What the hell is load balancing? Literally, it has two meanings: load and balance. For the system load balancing it also has two layers of meaning, system load refers to the system can bear the maximum access traffic, system balancing refers to the front-end requests to be evenly distributed to the back-end machine, at the same time, the same user to be allocated to the same machine as far as possible. The system has the following benefits after load balancing:

1. Avoid wasting resources. If we choose a bad balancing algorithm, it will lead to waste of backend resources. For example, if the consistent Hash algorithm is used, the cache capacity can be well utilized. Using randomness, on the other hand, can compromise cache performance.

2. Avoid service unavailability. When we don’t consider the carrying capacity of system, may directly crush a machine, such as when the machine’s CPU utilization of 80%, if you have a large number of requests, so the machine downtime directly, or even cause an avalanche of (a machine downtime, the corresponding request will be distributed to other machines, then other machine also can appear downtime, That all the machines go down).

Theoretical basis

The system to achieve load balancing, behind must need some algorithm support, the following is to see the corresponding algorithm.

1. Load algorithm

Since there are many ways to solve the carrying capacity of the back-end system, the common ones are as follows:

Static configuration

This approach is the most effective and stable for small and medium-sized systems. We know best because of the performance configuration of the back-end machine, which services are deployed on it, how much carrying capacity there is, and so on. For example, we often see nginx configuration:

Dynamic adjustment

When a machine fails and requests cannot be processed due to performance issues, if new requests are assigned to the node at this point, the node may go down. Therefore, it is very important to dynamically adjust the weight of nodes according to the actual load of nodes. Of course, getting to the true load of the node and how to define the load, whether or not the load is collected in a timely manner, are issues to consider.

Dynamic adjustment firstly calculates the request response time of all nodes. For the node that responds quickly, we can allocate more requests to it, and then increase its request number. When its response becomes slow, we can slowly reduce its request number, and gradually find the optimal balance point of the node, namely, how many requests to allocate to it. We find the equilibrium of all the nodes by the same method.
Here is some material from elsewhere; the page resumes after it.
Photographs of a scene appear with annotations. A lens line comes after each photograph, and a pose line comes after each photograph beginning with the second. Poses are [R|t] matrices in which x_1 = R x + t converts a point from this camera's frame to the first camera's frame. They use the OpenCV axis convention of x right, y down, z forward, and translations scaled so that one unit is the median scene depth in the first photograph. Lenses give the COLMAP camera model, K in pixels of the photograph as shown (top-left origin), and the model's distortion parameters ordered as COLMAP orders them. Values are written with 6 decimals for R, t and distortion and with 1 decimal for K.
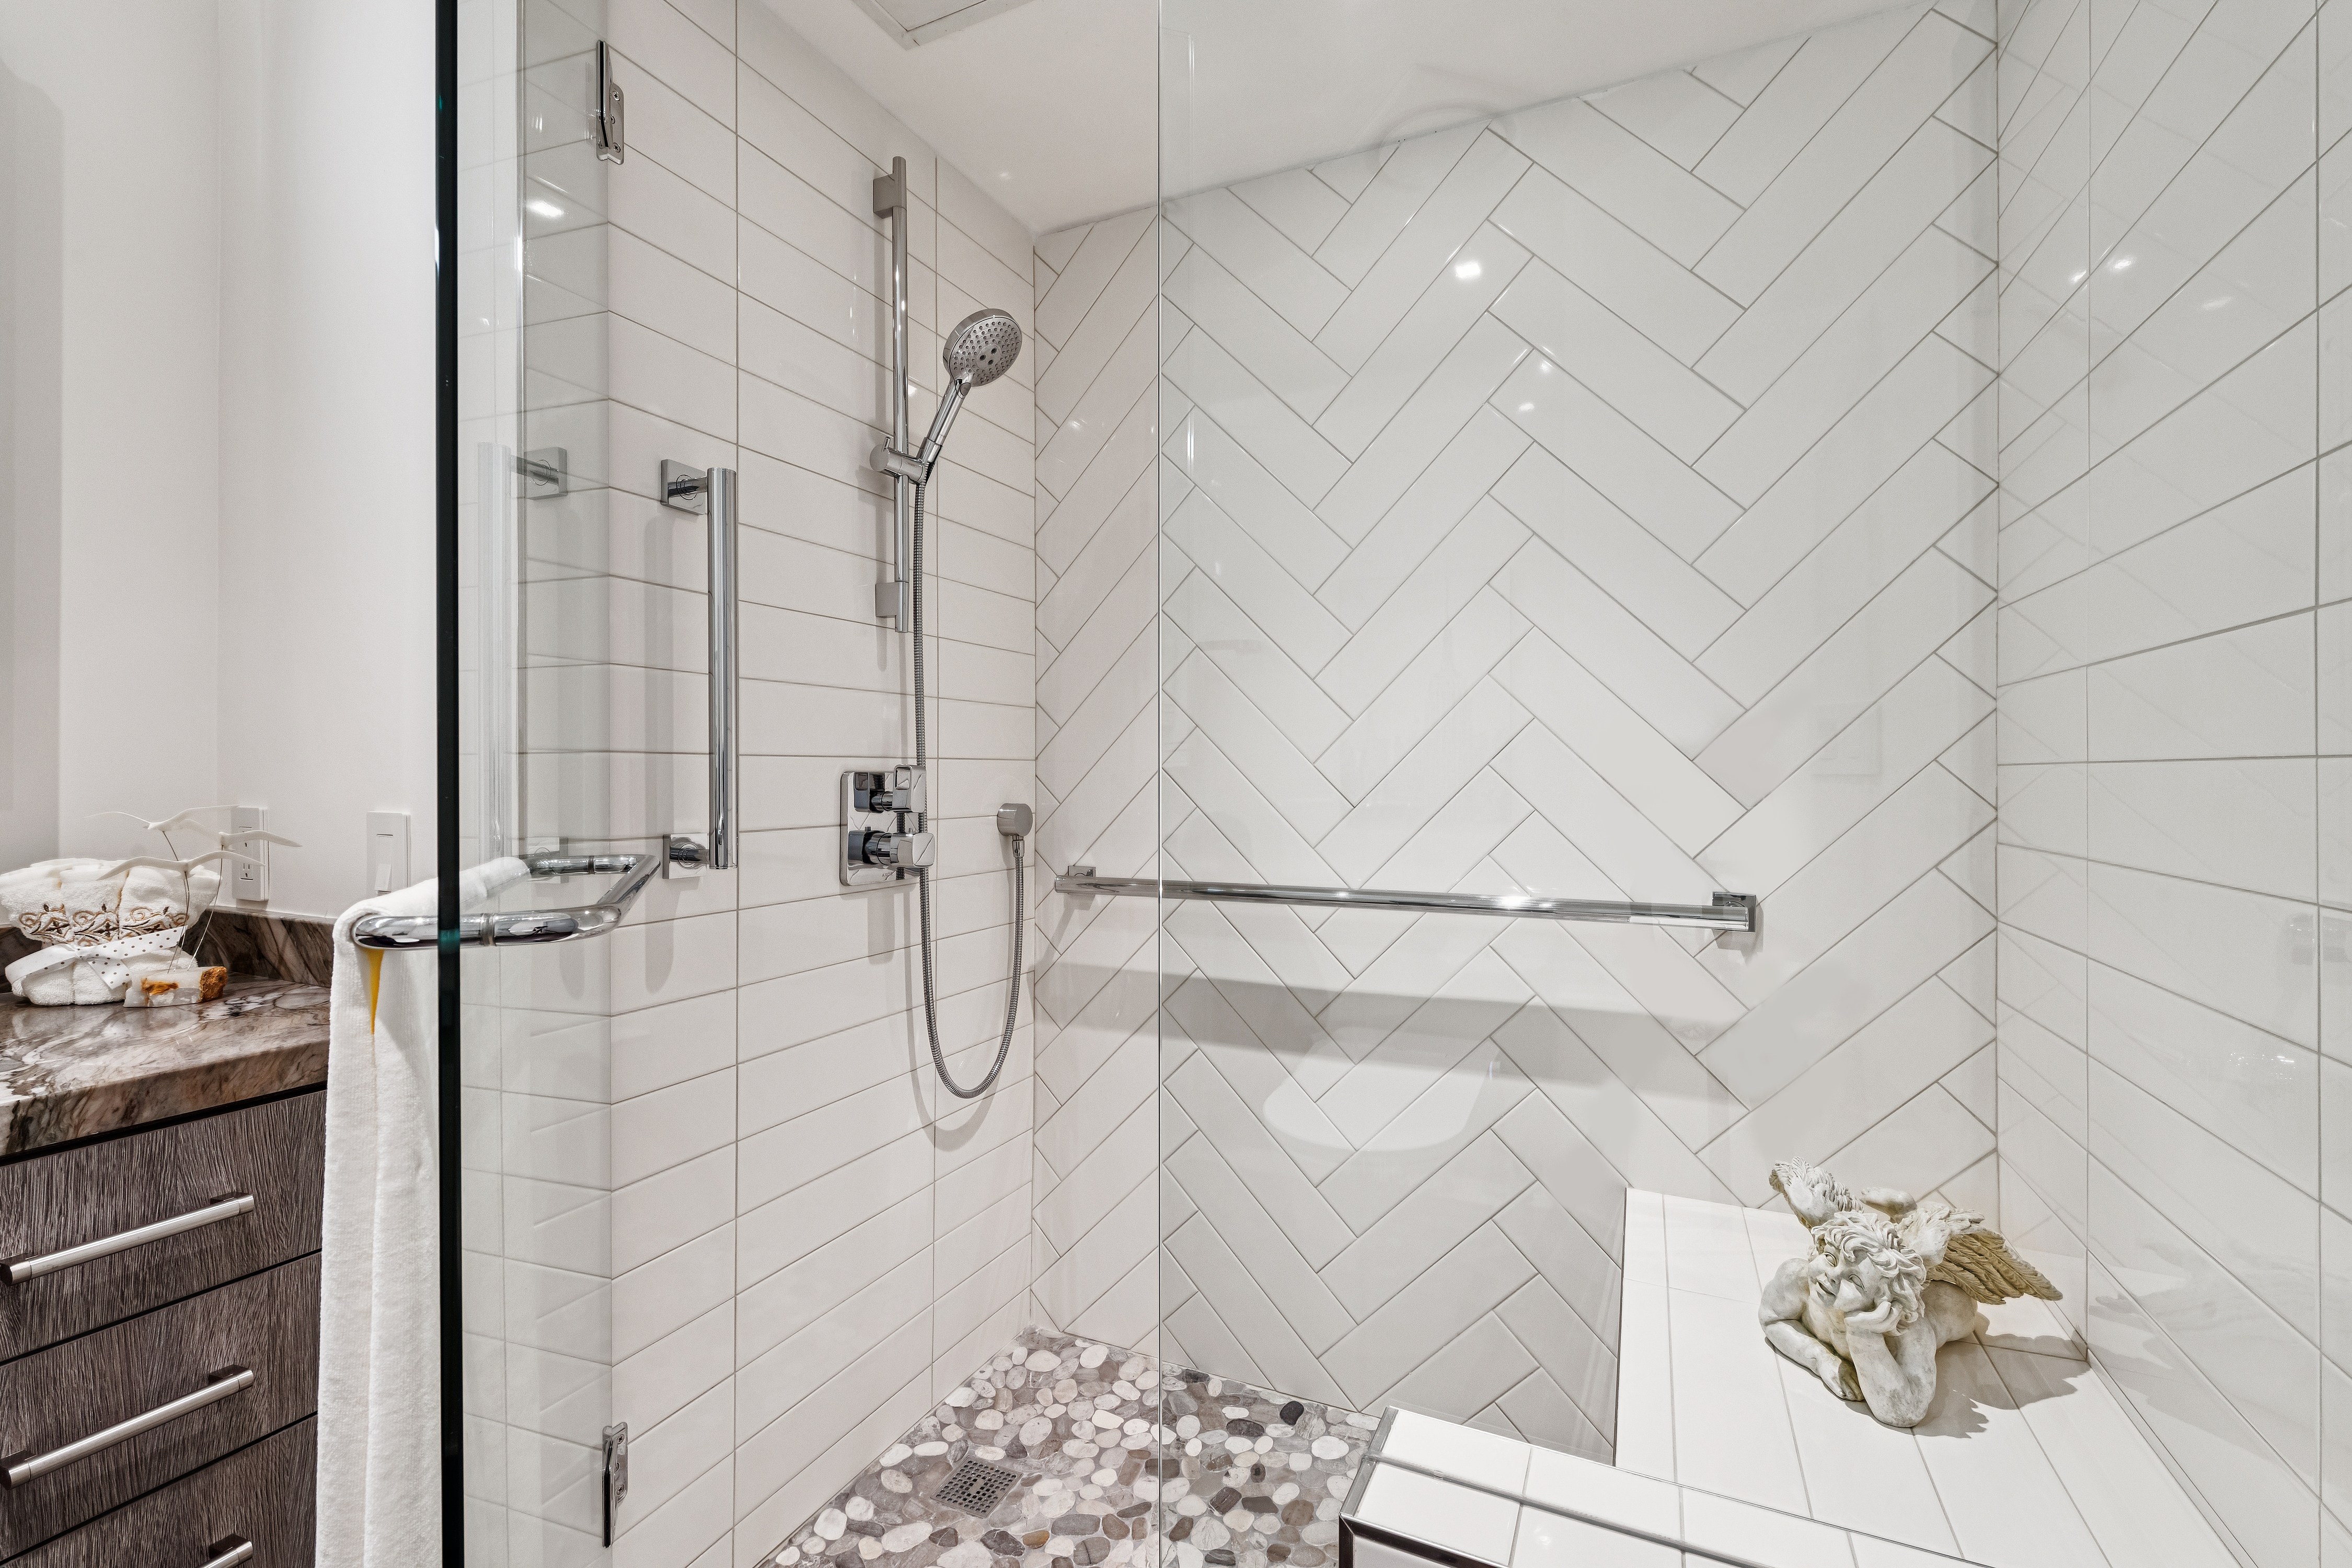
lens RADIAL K [[1014.8, 0, 1176.3], [0, 1014.8, 773.3], [0, 0, 1]] dist [0.000319, -0.000034]
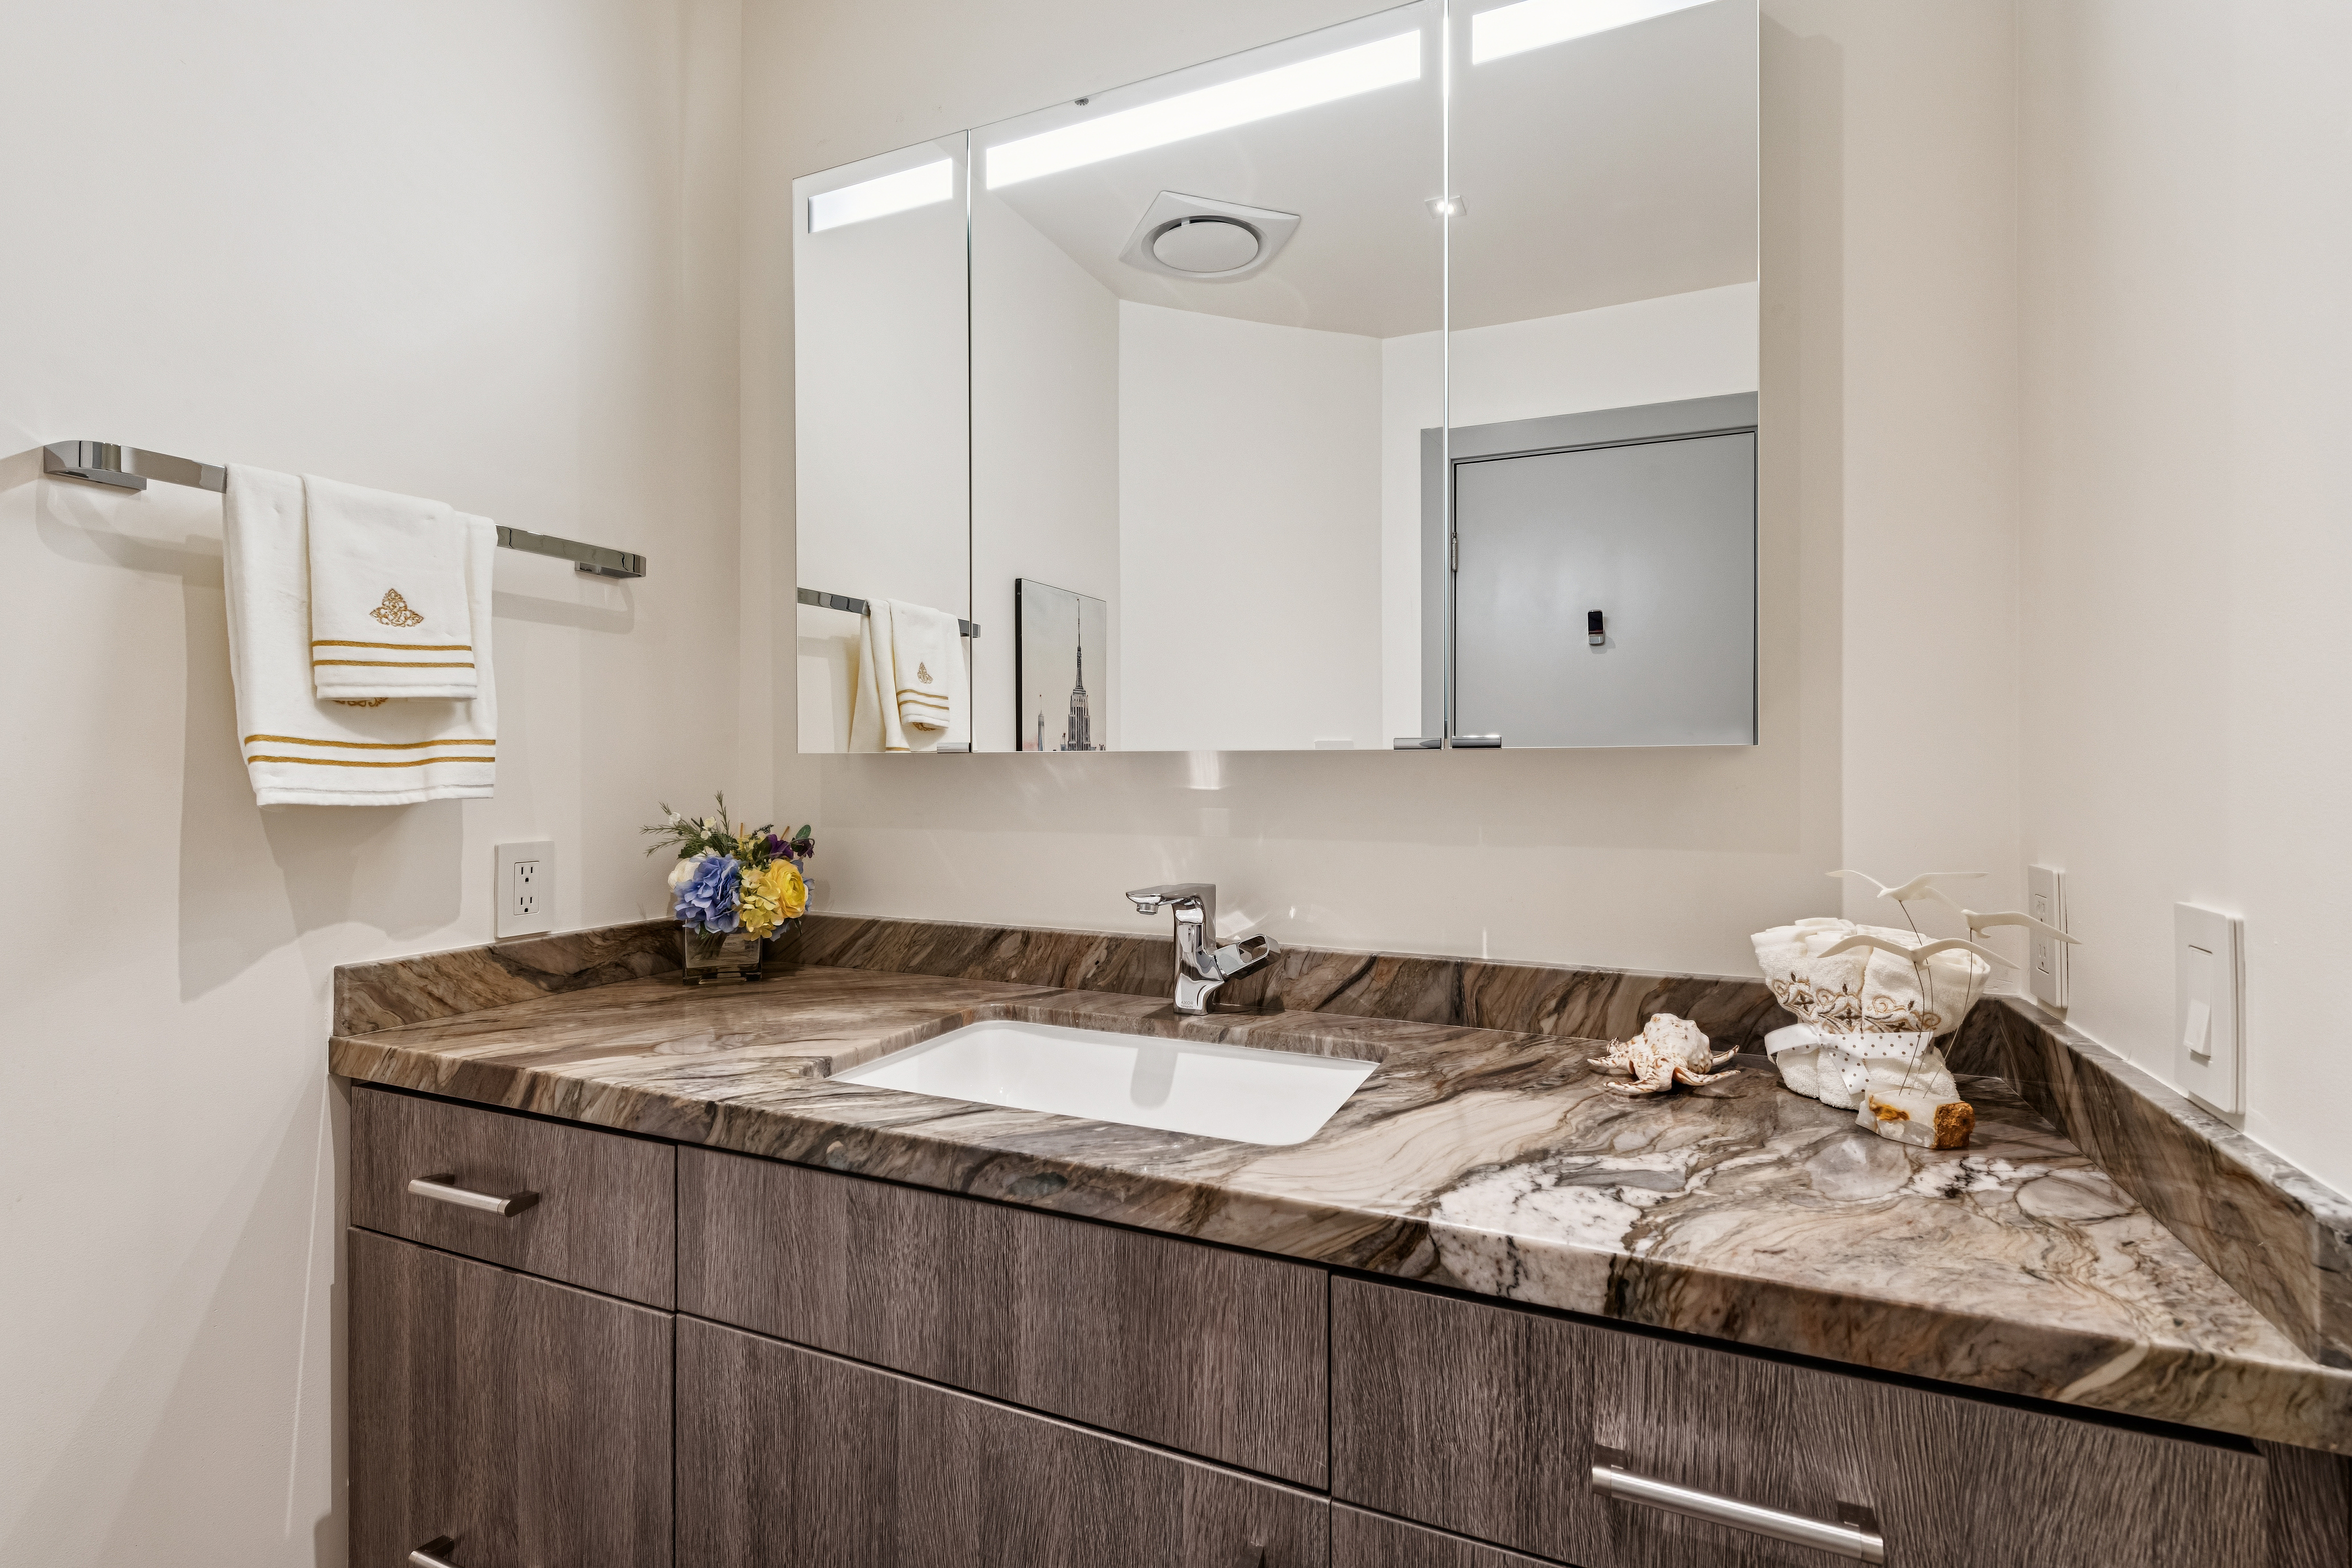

The advantage of this approach is that you can dynamically balance the processing power of subsequent servers. However, every coin has two sides. This scheme, if taken to the extreme, could cause an avalanche. When a machine has a brief period of network jitter, its response may be slow, and the front-end service allocates its requests to other machines. If you allocate too many, it may cause some machines to respond slowly. The requests from these machines are then allocated to other machines. This can cause an avalanche.

2. Equalization algorithm

The balancing algorithm mainly deals with how requests are sent to back-end services. Three algorithms are commonly used: random, round robin, and hash.

Random algorithm

Random algorithm is to distribute all requests to each node through a random function. This method is relatively simple and can evenly distribute requests to each node. Therefore, random algorithm is often used.

Polling algorithm

Polling algorithm is to provide services to all nodes with the same probability, but it does not take into account the performance difference between each node. For the same number of requests, nodes with good performance can easily complete, while nodes with poor performance complete more laborious. Therefore, we propose a weighted polling algorithm to assign different weights to nodes with different performance.

The hash algorithm

Usually, the user ID or IP address is used as the key to calculate the hash value, and then the number of nodes is modelled, that is, the hash(key) mode n, where N is the number of nodes, to obtain the node on which the user request falls. This method can make the same request fall on the same node, but when the number of nodes changes dynamically, this method is not very suitable. At this point, a consistent hash algorithm should be used. In the consistent hash algorithm, each server is divided into V virtual nodes, and all virtual nodes (N * V) are randomly assigned to the consistent hash ring. In this way, all users from the position on the ring to the first VNode clockwise is their node. If the node is faulty, remove another node clockwise as a replacement node. A more detailed description can be found in the consistent Hash article, which will not be expanded here.

The specific implementation

The current load balancing system includes Nginx, LVS and F5, which are always sad. Nginx is the 7-layer load balancing of software, LVS is the 4-layer load balancing of kernel, and F5 is the 4-layer load balancing of hardware.

The difference between software and hardware lies in performance, hardware is far higher than software, Nginx performance is ten thousand level, a general Linux server installed on a Nginx can reach 50 thousand concurrent requests per second; The F5, on the other hand, can do megabits, anywhere from 2 to 8, but it’s expensive.

The difference between Layer 4 and Layer 7 is protocol and flexibility. Nginx is layer 7, which supports protocols like HTTP, while LVS and F5 are layer 4 protocols, which are protocol independent and can be done by almost any application.

Welcome to follow wechat public account: Mukeda, all articles will be synchronized on the public account.